++++ DATA EXTRACT ++++

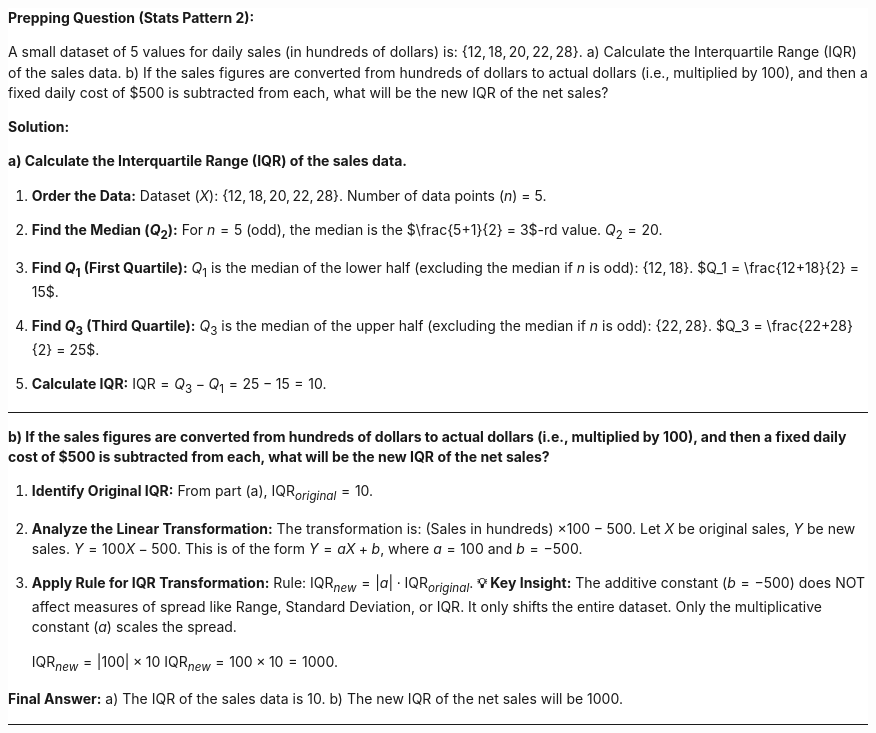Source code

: 
**Prepping Question (Stats Pattern 2):**

A small dataset of 5 values for daily sales (in hundreds of dollars) is: $\{12, 18, 20, 22, 28\}$.
a) Calculate the Interquartile Range (IQR) of the sales data.
b) If the sales figures are converted from hundreds of dollars to actual dollars (i.e., multiplied by 100), and then a fixed daily cost of $500 is subtracted from each, what will be the new IQR of the net sales?

**Solution:**

**a) Calculate the Interquartile Range (IQR) of the sales data.**

1.  **Order the Data:**
    Dataset ($X$): $\{12, 18, 20, 22, 28\}$. Number of data points ($n$) = 5.

2.  **Find the Median ($Q_2$):**
    For $n=5$ (odd), the median is the $\frac{5+1}{2} = 3$-rd value.
    $Q_2 = 20$.

3.  **Find $Q_1$ (First Quartile):**
    $Q_1$ is the median of the lower half (excluding the median if $n$ is odd): $\{12, 18\}$.
    $Q_1 = \frac{12+18}{2} = 15$.

4.  **Find $Q_3$ (Third Quartile):**
    $Q_3$ is the median of the upper half (excluding the median if $n$ is odd): $\{22, 28\}$.
    $Q_3 = \frac{22+28}{2} = 25$.

5.  **Calculate IQR:**
    $\text{IQR} = Q_3 - Q_1 = 25 - 15 = 10$.

---

**b) If the sales figures are converted from hundreds of dollars to actual dollars (i.e., multiplied by 100), and then a fixed daily cost of $500 is subtracted from each, what will be the new IQR of the net sales?**

1.  **Identify Original IQR:**
    From part (a), $\text{IQR}_{original} = 10$.

2.  **Analyze the Linear Transformation:**
    The transformation is: (Sales in hundreds) $\times 100 - 500$.
    Let $X$ be original sales, $Y$ be new sales.
    $Y = 100X - 500$.
    This is of the form $Y = aX + b$, where $a=100$ and $b=-500$.

3.  **Apply Rule for IQR Transformation:**
    Rule: $\text{IQR}_{new} = |a| \cdot \text{IQR}_{original}$.
    **💡 Key Insight:** The additive constant ($b = -500$) does NOT affect measures of spread like Range, Standard Deviation, or IQR. It only shifts the entire dataset. Only the multiplicative constant ($a$) scales the spread.

    $\text{IQR}_{new} = |100| \times 10$
    $\text{IQR}_{new} = 100 \times 10 = 1000$.

**Final Answer:**
a) The IQR of the sales data is 10.
b) The new IQR of the net sales will be 1000.

---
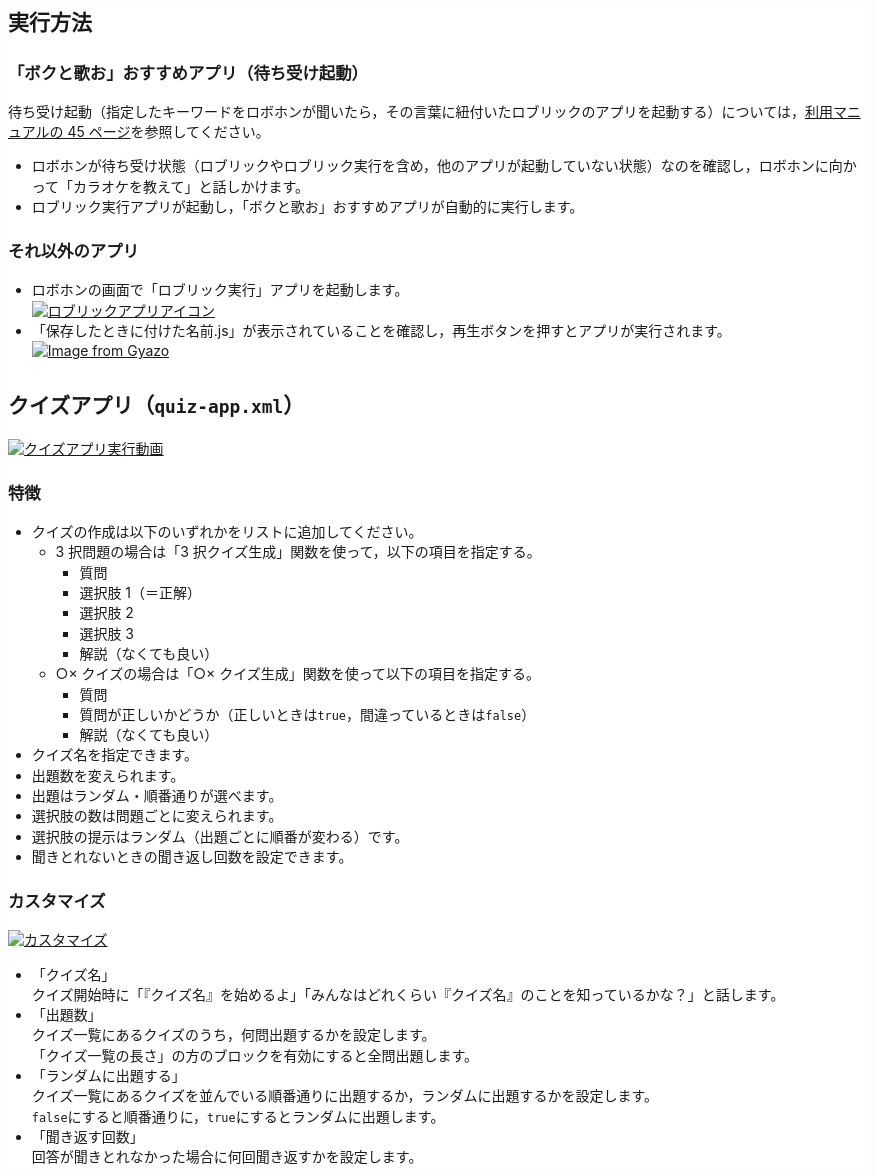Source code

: ## 実行方法

### 「ボクと歌お」おすすめアプリ（待ち受け起動）

待ち受け起動（指定したキーワードをロボホンが聞いたら，その言葉に紐付いたロブリックのアプリを起動する）については，[利用マニュアルの 45 ページ](https://robohon.com/apps/robrick/robrick-manual_v1-3-0.pdf#page=45)を参照してください。

- ロボホンが待ち受け状態（ロブリックやロブリック実行を含め，他のアプリが起動していない状態）なのを確認し，ロボホンに向かって「カラオケを教えて」と話しかけます。
- ロブリック実行アプリが起動し，「ボクと歌お」おすすめアプリが自動的に実行します。

### それ以外のアプリ

- ロボホンの画面で「ロブリック実行」アプリを起動します。  
  <a href="https://gyazo.com/4c6059c6ee7deace2185d194e2587e22"><img src="https://i.gyazo.com/4c6059c6ee7deace2185d194e2587e22.png" alt="ロブリックアプリアイコン" width="180"/></a>
- 「保存したときに付けた名前.js」が表示されていることを確認し，再生ボタンを押すとアプリが実行されます。  
  <a href="https://gyazo.com/7caf6342aef96d50caaf5d9db09ca48f"><img src="https://i.gyazo.com/7caf6342aef96d50caaf5d9db09ca48f.png" alt="Image from Gyazo" width="180"/></a>

## クイズアプリ（`quiz-app.xml`）

[![クイズアプリ実行動画](https://img.youtube.com/vi/A8mRhT-6340/0.jpg)](https://youtu.be/A8mRhT-6340)

### 特徴

- クイズの作成は以下のいずれかをリストに追加してください。
  - 3 択問題の場合は「3 択クイズ生成」関数を使って，以下の項目を指定する。
    - 質問
    - 選択肢 1（＝正解）
    - 選択肢 2
    - 選択肢 3
    - 解説（なくても良い）
  - ○× クイズの場合は「○× クイズ生成」関数を使って以下の項目を指定する。
    - 質問
    - 質問が正しいかどうか（正しいときは`true`，間違っているときは`false`）
    - 解説（なくても良い）
- クイズ名を指定できます。
- 出題数を変えられます。
- 出題はランダム・順番通りが選べます。
- 選択肢の数は問題ごとに変えられます。
- 選択肢の提示はランダム（出題ごとに順番が変わる）です。
- 聞きとれないときの聞き返し回数を設定できます。

### カスタマイズ

<a href="https://gyazo.com/bd1d86d315a24198a62ecedca2e294a5"><img src="https://i.gyazo.com/bd1d86d315a24198a62ecedca2e294a5.png" alt="カスタマイズ" width="360"/></a>

- 「クイズ名」  
  クイズ開始時に「『クイズ名』を始めるよ」「みんなはどれくらい『クイズ名』のことを知っているかな？」と話します。
- 「出題数」  
  クイズ一覧にあるクイズのうち，何問出題するかを設定します。  
  「クイズ一覧の長さ」の方のブロックを有効にすると全問出題します。
- 「ランダムに出題する」  
   クイズ一覧にあるクイズを並んでいる順番通りに出題するか，ランダムに出題するかを設定します。  
   `false`にすると順番通りに，`true`にするとランダムに出題します。
- 「聞き返す回数」  
   回答が聞きとれなかった場合に何回聞き返すかを設定します。
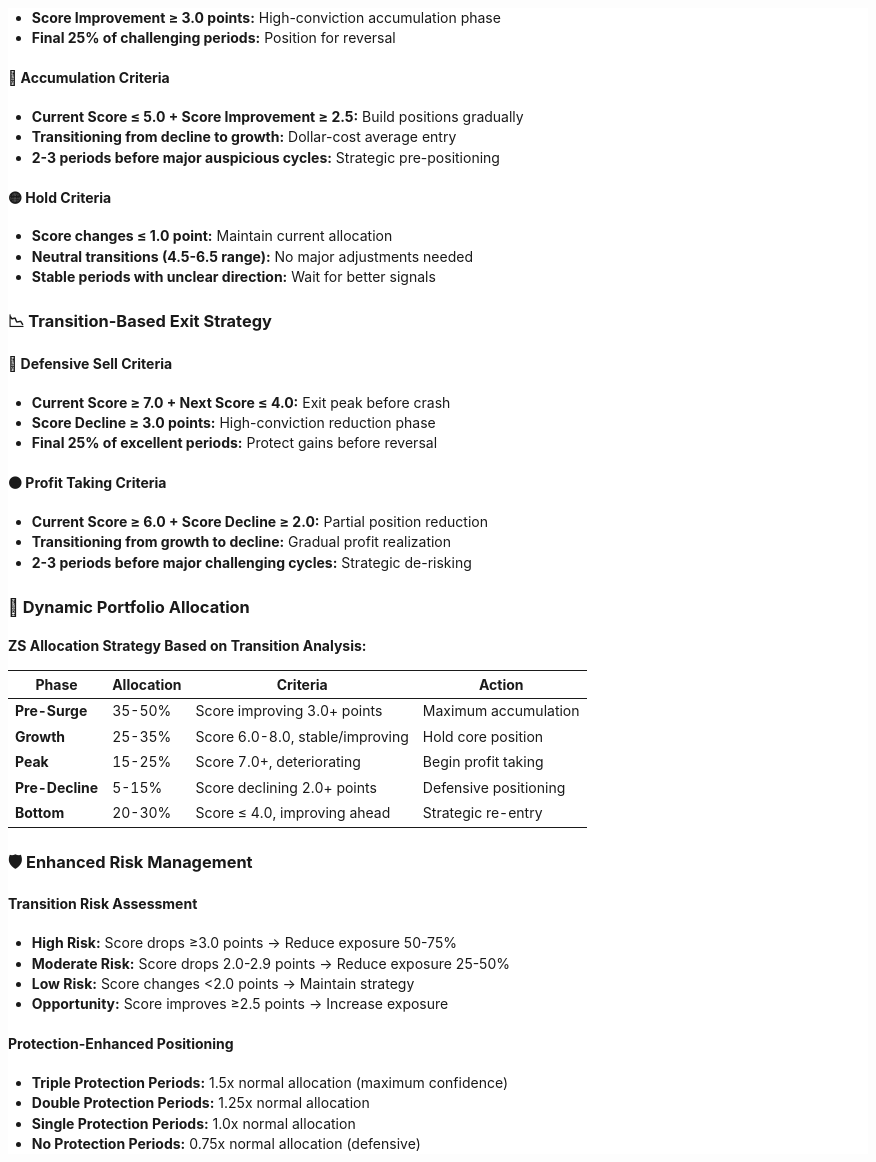 - **Score Improvement ≥ 3.0 points:** High-conviction accumulation phase
- **Final 25% of challenging periods:** Position for reversal

#### 🔵 **Accumulation Criteria**
- **Current Score ≤ 5.0 + Score Improvement ≥ 2.5:** Build positions gradually  
- **Transitioning from decline to growth:** Dollar-cost average entry
- **2-3 periods before major auspicious cycles:** Strategic pre-positioning

#### 🟡 **Hold Criteria**
- **Score changes ≤ 1.0 point:** Maintain current allocation
- **Neutral transitions (4.5-6.5 range):** No major adjustments needed
- **Stable periods with unclear direction:** Wait for better signals

### 📉 **Transition-Based Exit Strategy**

#### 🔴 **Defensive Sell Criteria**
- **Current Score ≥ 7.0 + Next Score ≤ 4.0:** Exit peak before crash
- **Score Decline ≥ 3.0 points:** High-conviction reduction phase  
- **Final 25% of excellent periods:** Protect gains before reversal

#### 🟠 **Profit Taking Criteria**
- **Current Score ≥ 6.0 + Score Decline ≥ 2.0:** Partial position reduction
- **Transitioning from growth to decline:** Gradual profit realization
- **2-3 periods before major challenging cycles:** Strategic de-risking

### 🎯 **Dynamic Portfolio Allocation**

**ZS Allocation Strategy Based on Transition Analysis:**

| Phase | Allocation | Criteria | Action |
|-------|------------|----------|---------|
| **Pre-Surge** | 35-50% | Score improving 3.0+ points | Maximum accumulation |
| **Growth** | 25-35% | Score 6.0-8.0, stable/improving | Hold core position |  
| **Peak** | 15-25% | Score 7.0+, deteriorating | Begin profit taking |
| **Pre-Decline** | 5-15% | Score declining 2.0+ points | Defensive positioning |
| **Bottom** | 20-30% | Score ≤ 4.0, improving ahead | Strategic re-entry |

### 🛡️ **Enhanced Risk Management**

#### **Transition Risk Assessment**
- **High Risk:** Score drops ≥3.0 points → Reduce exposure 50-75%
- **Moderate Risk:** Score drops 2.0-2.9 points → Reduce exposure 25-50%
- **Low Risk:** Score changes <2.0 points → Maintain strategy
- **Opportunity:** Score improves ≥2.5 points → Increase exposure

#### **Protection-Enhanced Positioning** 
- **Triple Protection Periods:** 1.5x normal allocation (maximum confidence)
- **Double Protection Periods:** 1.25x normal allocation
- **Single Protection Periods:** 1.0x normal allocation
- **No Protection Periods:** 0.75x normal allocation (defensive)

++++

## TO-DO ITEM
Go through the entries and return each line where the word "待ち受け起動" occurs.

## YOUR SOLUTION
### 「ボクと歌お」おすすめアプリ（待ち受け起動）
待ち受け起動（指定したキーワードをロボホンが聞いたら，その言葉に紐付いたロブリックのアプリを起動する）については，[利用マニュアルの 45 ページ](https://robohon.com/apps/robrick/robrick-manual_v1-3-0.pdf#page=45)を参照してください。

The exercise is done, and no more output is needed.